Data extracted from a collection
· · ·

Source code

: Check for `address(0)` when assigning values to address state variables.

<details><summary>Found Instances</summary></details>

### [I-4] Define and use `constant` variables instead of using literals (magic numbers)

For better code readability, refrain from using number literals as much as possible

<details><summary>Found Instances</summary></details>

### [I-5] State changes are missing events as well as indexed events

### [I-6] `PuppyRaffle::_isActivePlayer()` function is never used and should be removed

· · ·

== Aim of the exercise ==
A verbatim copy of all the entries above is requested.

== Solved problem ==
Source code

: Check for `address(0)` when assigning values to address state variables.

<details><summary>Found Instances</summary></details>

### [I-4] Define and use `constant` variables instead of using literals (magic numbers)

For better code readability, refrain from using number literals as much as possible

<details><summary>Found Instances</summary></details>

### [I-5] State changes are missing events as well as indexed events

### [I-6] `PuppyRaffle::_isActivePlayer()` function is never used and should be removed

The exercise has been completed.